In this classic work, the foremost historian of science in our time, George Sarton, sums up his reflections on the role of science and of the humanities in our culture. Voicing his opposition to the old-fashioned humanists on the one hand, and to the "uneducated" men of science and technicians on the other, Sarton points out to the former that the humanities without scientific are essentially incomplete.
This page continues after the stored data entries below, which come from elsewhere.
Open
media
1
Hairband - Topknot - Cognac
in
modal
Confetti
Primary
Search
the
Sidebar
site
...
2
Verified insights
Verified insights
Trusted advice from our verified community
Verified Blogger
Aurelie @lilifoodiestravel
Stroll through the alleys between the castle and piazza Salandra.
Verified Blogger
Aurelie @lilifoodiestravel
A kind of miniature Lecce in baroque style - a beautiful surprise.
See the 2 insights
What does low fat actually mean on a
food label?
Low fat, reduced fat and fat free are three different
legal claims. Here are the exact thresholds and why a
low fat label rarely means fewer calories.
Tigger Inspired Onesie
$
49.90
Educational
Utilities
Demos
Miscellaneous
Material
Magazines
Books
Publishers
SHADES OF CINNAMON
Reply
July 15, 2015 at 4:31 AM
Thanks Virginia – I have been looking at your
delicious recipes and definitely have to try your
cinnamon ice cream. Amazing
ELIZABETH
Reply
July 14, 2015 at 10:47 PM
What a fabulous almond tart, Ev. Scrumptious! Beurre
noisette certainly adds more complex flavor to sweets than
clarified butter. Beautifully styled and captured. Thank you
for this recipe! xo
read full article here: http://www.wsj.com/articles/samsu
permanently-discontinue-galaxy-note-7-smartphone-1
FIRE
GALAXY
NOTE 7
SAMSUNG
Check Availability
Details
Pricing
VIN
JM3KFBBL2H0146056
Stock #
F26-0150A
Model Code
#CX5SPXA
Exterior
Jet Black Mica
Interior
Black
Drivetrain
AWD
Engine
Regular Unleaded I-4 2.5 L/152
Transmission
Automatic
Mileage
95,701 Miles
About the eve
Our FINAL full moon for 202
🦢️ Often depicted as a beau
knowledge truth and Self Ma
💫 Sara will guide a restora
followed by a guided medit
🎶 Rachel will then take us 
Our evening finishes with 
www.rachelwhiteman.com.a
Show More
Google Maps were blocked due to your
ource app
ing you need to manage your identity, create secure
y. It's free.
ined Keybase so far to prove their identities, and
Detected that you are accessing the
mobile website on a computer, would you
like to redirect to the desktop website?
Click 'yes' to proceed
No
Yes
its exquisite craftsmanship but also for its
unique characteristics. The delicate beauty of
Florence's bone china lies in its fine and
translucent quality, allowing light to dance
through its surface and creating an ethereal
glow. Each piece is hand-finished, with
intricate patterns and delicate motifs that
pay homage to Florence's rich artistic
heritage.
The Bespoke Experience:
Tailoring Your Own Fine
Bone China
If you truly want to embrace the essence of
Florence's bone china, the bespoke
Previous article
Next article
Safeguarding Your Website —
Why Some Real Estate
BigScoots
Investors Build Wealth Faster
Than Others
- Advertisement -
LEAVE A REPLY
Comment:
He warns the latter that without history, without philosophy, without arts and letters, without a living religion, human life on this planet would cease to be worthwhile.
After outlining his "Faith of a Humanist" in the opening section, Sarton goes on to analyze "The History of Science and the History of Civilization," to discuss the progress of scientific thought since ancient times in "East and West," and to propose the solution for the educational and cultural crisis of our time in "The New Humanism" and in "The History of Science and the Problems of Today." He concludes not only that science is a source of technological development that has changed the face of the earth and has convulsed our lives for good and evil, but that it nonetheless affords the best means of understanding the world, its people, and the multitude of their relationships. "Science is the conscience of mankind."
Included in this edition is Robert M. Merton's address before the Sarton Centennial meeting of November 1984. It is a stunning tour de force in its own right, providing insights into Sarton, teaching and research at Harvard in the 1930s, and the personal interaction between Sarton the mentor, and Merton the pupil. The essay supplements May Sarton's earlier "Informal Portrait of George Sarton."